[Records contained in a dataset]
Start of Block
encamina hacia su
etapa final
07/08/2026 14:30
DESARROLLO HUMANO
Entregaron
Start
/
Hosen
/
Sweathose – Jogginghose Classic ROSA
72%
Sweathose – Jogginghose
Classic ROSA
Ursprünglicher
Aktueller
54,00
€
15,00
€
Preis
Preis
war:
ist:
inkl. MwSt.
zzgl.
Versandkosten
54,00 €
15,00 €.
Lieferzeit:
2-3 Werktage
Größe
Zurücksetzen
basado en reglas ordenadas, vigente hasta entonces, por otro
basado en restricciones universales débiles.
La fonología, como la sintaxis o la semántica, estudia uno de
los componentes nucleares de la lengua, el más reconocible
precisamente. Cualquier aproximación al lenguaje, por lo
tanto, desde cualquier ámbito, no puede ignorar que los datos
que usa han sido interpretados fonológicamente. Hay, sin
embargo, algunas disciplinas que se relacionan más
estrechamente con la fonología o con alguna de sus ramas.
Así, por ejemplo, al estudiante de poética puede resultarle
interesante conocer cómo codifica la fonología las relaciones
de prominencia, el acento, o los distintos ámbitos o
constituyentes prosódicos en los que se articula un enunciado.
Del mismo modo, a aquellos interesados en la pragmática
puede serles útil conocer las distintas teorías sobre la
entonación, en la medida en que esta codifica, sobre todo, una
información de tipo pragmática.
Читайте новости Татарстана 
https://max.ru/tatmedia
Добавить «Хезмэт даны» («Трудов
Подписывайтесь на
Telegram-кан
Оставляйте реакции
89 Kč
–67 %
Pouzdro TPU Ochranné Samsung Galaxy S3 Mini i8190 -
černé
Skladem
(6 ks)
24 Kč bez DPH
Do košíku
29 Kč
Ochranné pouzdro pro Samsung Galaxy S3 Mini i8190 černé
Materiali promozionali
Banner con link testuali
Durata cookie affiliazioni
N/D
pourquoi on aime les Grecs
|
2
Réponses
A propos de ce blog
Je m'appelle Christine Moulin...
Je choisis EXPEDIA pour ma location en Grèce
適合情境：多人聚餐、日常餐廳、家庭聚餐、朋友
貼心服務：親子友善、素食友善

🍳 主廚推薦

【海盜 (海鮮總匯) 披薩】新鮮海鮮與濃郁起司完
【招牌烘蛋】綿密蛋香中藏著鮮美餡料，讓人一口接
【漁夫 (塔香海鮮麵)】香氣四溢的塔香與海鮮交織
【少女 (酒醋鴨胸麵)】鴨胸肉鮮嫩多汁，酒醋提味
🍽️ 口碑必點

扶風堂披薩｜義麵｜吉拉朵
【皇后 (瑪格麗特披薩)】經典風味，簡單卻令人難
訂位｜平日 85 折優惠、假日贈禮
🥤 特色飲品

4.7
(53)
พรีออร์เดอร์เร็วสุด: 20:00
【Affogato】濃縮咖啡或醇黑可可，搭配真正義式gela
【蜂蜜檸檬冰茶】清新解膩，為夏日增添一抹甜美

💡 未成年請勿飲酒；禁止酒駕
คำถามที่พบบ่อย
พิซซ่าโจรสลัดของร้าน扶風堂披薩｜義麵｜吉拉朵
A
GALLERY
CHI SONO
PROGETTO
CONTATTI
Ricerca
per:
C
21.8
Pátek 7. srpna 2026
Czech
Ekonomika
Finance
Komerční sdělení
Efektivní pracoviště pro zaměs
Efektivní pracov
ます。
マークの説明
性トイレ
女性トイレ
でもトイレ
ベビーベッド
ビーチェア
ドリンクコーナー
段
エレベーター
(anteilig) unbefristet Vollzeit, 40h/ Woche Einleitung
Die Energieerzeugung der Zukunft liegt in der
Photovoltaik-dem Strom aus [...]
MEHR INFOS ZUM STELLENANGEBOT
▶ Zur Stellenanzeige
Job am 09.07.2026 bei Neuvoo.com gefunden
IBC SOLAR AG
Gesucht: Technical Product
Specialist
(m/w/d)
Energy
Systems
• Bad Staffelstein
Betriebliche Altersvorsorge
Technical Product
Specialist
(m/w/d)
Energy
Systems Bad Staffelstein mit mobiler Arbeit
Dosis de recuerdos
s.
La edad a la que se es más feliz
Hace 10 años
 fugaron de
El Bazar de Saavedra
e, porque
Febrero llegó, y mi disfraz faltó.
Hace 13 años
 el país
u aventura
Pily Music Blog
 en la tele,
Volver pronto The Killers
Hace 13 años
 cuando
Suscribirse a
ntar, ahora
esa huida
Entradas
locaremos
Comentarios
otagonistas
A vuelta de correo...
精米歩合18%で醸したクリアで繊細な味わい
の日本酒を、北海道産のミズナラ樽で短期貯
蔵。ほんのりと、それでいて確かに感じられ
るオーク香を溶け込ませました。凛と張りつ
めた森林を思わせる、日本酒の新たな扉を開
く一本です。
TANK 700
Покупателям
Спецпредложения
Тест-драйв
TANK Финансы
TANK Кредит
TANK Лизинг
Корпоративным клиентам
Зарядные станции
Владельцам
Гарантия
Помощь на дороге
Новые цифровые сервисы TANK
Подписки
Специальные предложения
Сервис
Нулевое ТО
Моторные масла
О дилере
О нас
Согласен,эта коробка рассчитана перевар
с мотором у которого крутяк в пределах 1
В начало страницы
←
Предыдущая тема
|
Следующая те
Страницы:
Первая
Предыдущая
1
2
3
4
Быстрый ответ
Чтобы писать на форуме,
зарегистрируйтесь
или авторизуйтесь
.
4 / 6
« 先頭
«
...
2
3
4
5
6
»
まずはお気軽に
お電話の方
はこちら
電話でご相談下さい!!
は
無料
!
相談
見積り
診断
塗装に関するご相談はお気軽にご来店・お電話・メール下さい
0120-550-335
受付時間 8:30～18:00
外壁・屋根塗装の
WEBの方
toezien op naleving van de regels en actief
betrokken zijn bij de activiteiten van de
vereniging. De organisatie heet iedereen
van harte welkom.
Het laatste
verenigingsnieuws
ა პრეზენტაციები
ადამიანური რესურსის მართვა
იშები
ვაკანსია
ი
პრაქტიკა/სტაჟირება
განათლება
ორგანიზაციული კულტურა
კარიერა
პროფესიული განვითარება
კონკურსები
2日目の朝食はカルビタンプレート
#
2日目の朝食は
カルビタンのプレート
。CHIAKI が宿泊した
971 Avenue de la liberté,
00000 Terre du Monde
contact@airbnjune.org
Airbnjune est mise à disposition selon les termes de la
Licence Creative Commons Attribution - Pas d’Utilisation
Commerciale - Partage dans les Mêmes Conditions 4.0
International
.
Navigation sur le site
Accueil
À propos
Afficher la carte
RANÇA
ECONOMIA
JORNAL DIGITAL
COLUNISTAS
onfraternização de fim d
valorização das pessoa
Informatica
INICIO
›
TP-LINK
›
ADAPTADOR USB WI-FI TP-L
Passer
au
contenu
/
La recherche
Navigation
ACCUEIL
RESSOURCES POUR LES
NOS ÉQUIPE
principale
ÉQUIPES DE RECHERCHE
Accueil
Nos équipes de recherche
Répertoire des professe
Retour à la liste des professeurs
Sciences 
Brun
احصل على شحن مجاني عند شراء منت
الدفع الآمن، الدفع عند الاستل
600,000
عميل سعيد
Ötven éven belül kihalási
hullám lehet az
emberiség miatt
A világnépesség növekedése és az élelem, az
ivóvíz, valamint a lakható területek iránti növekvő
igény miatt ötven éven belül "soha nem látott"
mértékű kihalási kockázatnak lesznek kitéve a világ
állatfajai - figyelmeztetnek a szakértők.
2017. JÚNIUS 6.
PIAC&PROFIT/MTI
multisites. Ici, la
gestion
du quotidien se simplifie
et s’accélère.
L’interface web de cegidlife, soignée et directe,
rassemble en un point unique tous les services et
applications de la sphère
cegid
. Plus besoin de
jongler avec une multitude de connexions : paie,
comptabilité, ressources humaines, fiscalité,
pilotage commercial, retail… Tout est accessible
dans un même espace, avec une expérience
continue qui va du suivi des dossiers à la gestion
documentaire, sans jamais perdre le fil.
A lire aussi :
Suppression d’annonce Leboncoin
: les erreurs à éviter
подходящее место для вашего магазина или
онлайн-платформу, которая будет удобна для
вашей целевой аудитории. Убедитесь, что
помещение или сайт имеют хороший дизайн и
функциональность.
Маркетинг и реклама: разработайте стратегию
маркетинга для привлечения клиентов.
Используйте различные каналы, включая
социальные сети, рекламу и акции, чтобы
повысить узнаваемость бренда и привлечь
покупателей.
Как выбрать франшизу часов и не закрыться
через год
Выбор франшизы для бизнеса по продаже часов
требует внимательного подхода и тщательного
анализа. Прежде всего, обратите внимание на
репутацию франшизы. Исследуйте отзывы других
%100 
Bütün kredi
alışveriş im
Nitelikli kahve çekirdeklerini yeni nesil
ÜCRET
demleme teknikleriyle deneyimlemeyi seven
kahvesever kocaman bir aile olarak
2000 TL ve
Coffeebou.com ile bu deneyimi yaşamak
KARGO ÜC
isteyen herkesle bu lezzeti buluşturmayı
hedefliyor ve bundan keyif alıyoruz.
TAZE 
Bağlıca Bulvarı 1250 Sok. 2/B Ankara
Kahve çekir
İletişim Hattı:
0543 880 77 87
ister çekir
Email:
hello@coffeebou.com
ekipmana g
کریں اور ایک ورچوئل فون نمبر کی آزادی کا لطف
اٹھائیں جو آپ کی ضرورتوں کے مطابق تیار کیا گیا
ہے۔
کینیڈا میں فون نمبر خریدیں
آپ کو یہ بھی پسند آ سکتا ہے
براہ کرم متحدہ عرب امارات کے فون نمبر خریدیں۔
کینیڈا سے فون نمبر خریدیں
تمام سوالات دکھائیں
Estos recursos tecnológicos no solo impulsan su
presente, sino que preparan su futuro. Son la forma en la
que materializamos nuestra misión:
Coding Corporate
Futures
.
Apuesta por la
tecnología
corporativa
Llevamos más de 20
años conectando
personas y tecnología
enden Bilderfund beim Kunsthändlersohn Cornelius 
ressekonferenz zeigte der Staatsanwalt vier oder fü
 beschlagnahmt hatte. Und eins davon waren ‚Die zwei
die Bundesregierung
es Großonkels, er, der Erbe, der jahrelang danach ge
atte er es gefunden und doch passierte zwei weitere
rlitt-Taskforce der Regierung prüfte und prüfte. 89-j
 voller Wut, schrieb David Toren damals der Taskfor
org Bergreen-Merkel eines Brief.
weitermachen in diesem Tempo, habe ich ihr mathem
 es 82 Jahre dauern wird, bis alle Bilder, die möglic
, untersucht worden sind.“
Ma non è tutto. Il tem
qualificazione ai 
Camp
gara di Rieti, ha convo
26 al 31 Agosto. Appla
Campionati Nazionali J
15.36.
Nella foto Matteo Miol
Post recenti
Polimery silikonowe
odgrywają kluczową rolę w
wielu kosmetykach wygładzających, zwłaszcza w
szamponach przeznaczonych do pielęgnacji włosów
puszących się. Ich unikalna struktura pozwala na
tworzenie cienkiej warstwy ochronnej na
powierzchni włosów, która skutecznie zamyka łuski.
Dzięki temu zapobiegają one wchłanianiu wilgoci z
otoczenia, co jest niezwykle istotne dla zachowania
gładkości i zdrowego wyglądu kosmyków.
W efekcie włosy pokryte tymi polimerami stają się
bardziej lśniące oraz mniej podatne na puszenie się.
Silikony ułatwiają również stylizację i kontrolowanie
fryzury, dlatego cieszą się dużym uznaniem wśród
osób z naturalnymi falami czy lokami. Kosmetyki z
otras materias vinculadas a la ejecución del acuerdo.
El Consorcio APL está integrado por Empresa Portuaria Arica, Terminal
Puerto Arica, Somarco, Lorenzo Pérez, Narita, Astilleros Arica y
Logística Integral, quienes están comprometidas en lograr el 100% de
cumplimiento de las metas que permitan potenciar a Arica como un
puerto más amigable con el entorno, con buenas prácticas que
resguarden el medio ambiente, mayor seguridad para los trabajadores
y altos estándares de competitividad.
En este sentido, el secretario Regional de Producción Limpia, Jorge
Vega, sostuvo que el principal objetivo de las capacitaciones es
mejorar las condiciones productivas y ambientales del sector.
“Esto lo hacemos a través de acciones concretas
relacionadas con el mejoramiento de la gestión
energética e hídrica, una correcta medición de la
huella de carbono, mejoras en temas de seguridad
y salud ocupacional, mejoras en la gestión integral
End of Block
The lines above from the one containing "qualificazione ai" through the one containing "Vega, sostuvo que" are to be set down exactly, and no others.

qualificazione ai 
Camp
gara di Rieti, ha convo
26 al 31 Agosto. Appla
Campionati Nazionali J
15.36.
Nella foto Matteo Miol
Post recenti
Polimery silikonowe
odgrywają kluczową rolę w
wielu kosmetykach wygładzających, zwłaszcza w
szamponach przeznaczonych do pielęgnacji włosów
puszących się. Ich unikalna struktura pozwala na
tworzenie cienkiej warstwy ochronnej na
powierzchni włosów, która skutecznie zamyka łuski.
Dzięki temu zapobiegają one wchłanianiu wilgoci z
otoczenia, co jest niezwykle istotne dla zachowania
gładkości i zdrowego wyglądu kosmyków.
W efekcie włosy pokryte tymi polimerami stają się
bardziej lśniące oraz mniej podatne na puszenie się.
Silikony ułatwiają również stylizację i kontrolowanie
fryzury, dlatego cieszą się dużym uznaniem wśród
osób z naturalnymi falami czy lokami. Kosmetyki z
otras materias vinculadas a la ejecución del acuerdo.
El Consorcio APL está integrado por Empresa Portuaria Arica, Terminal
Puerto Arica, Somarco, Lorenzo Pérez, Narita, Astilleros Arica y
Logística Integral, quienes están comprometidas en lograr el 100% de
cumplimiento de las metas que permitan potenciar a Arica como un
puerto más amigable con el entorno, con buenas prácticas que
resguarden el medio ambiente, mayor seguridad para los trabajadores
y altos estándares de competitividad.
En este sentido, el secretario Regional de Producción Limpia, Jorge
Vega, sostuvo que el principal objetivo de las capacitaciones es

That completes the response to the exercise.